Tutto nasce dallo scandalo Weinstein, il produttore cinematografico statunitense. Ottantadue nomi con altrettanti anni e il racconto delle molestie.
In Italia, Asia Argento continua a battere sul caso Weinstein e ha pubblicato sul suo profilo Twitter una lista di 82 donne che sono state aggredite, stuprate o semplicemente infastidite dal produttore hollywoodiano. «Noi vittime abbiamo compilato questa lista», scrive l’attrice, che ha scatenato una bufera per aver confessato di essere stata stuprata da Weinstein che l’ha poi perseguitata per anni. Persone del mondo dello spettacolo ma anche gente comune, come un’impiegata della Miramax e una donna dello staff.
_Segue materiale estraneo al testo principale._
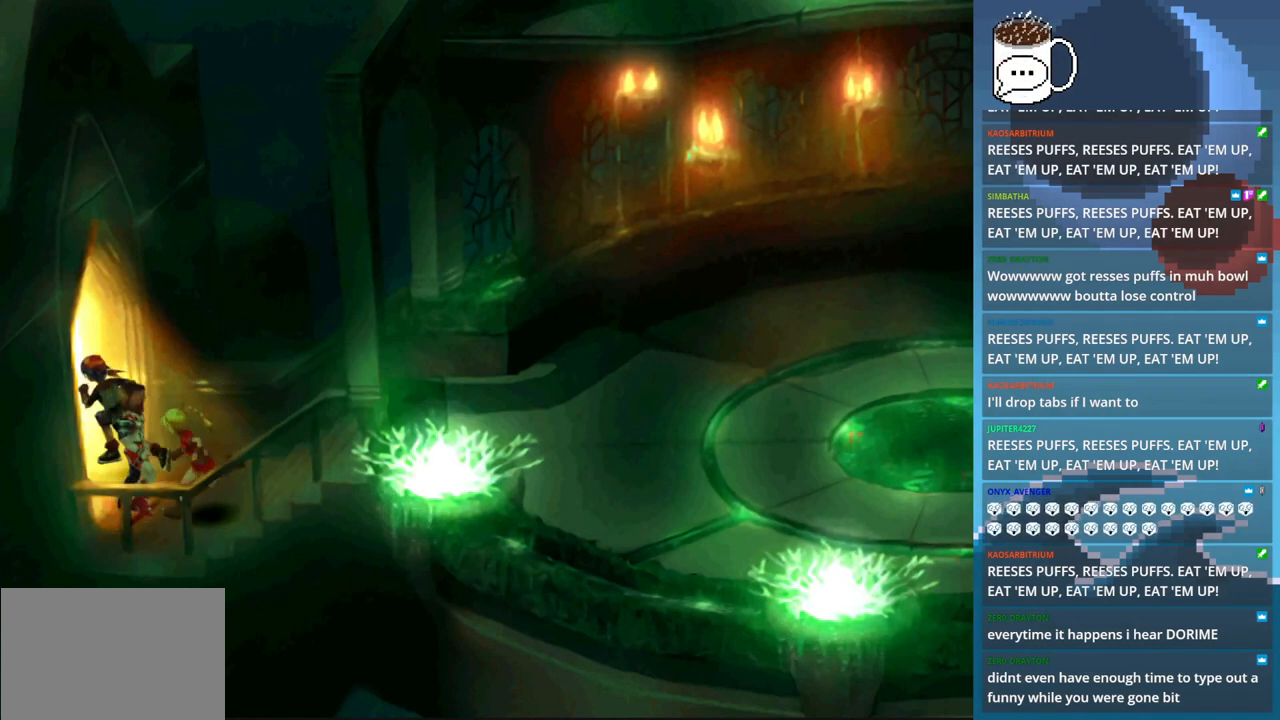
{"buttons": ["CIRCLE"], "left_stick": "left", "events": []}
Su Instagram invece la figlia di Dario Argento condivide una foto con Rose McGowan, una delle prime colleghe ad aver denunciato Weinstein: «È stata lei a darmi il coraggio di parlare. Chiunque le faccia del male è il mio peggior nemico», scrive l’Argento.
Dopo la denuncia di Asia Argento contro il produttore Harvey Weinstein, sembra essere scattato un sentimento collettivo. La miccia è stata l’iniziativa di una blogger, Giulia Blasi, il 13 ottobre scorso. Dalla mole di denunce virtuali, si percepisce quanto sia diffuso il problema, una campagna che serve per far conoscere a tutti le volte in cui le donne sono state molestate, aggredite, si sono sentite in pericolo, non sapendo bene perché.
Sono tante, troppe, le donne italiane che sostengono di aver subito abusi più di una volta nella loro vita, in momenti diversi. E non si può restare in silenzio. Dagli abusi al diventare vittima di un carnefice e morire per colpa di un uomo. Tutte queste campagne sono importanti perché danno forza alle donne di denunciare le violenze, gli abusi subiti.
Per non parlare del reato di stalking che è stato introdotto in Italia con una legge del 2009 e consiste nel molestare ripetutamente una persona, provocando nella vittima un continuo stato di ansia o di paura, costringendola a cambiare le proprie abitudini di vita. Un incubo nel quale, almeno una volta nella vita, sono entrate più tre milioni di donne italiane. Una minaccia che può arrivare dal proprio ex partner, ma spesso anche da conoscenti occasionali o da perfetti sconosciuti.
Secondo uno studio dell’Istat, pubblicato nel 2016, il 21,5 percento delle donne fra i 16 e i 70 anni, pari a 2 milioni e 151 mila, avrebbe subito comportamenti persecutori da parte di un ex partner nell’arco della propria vita. Quasi il 10 percento quelle che sono state vittima di stalking “grave”, mentre sarebbero circa 2 milioni e 300mila le donne che nell’arco della propria vita hanno subito comportamenti persecutori da persone diverse dagli ex partner.
Oltre cento donne in Italia, ogni anno, vengono uccise da uomini, quasi sempre quelli che sostengono di amarle. È una vera e propria strage. Ai femminicidi si aggiungono violenze quotidiane che sfuggono ai dati ma che, se non fermate in tempo, rischiano di fare altre vittime: sono infatti migliaia le donne molestate, perseguitate, aggredite, picchiate, sfregiate.
Nel quotidiano, troppe volte le donne vengono denigrate, non sufficientemente valorizzate in ogni loro singola attività. Se pensiamo che le donne, a parità di funzione, non percepiscono lo stesso stipendio, sul mondo del lavoro.
Il lavoro è ancora lungo e possiamo superare il tutto solo insieme, donne e uomini, per essere finalmente alla pari e non dispari.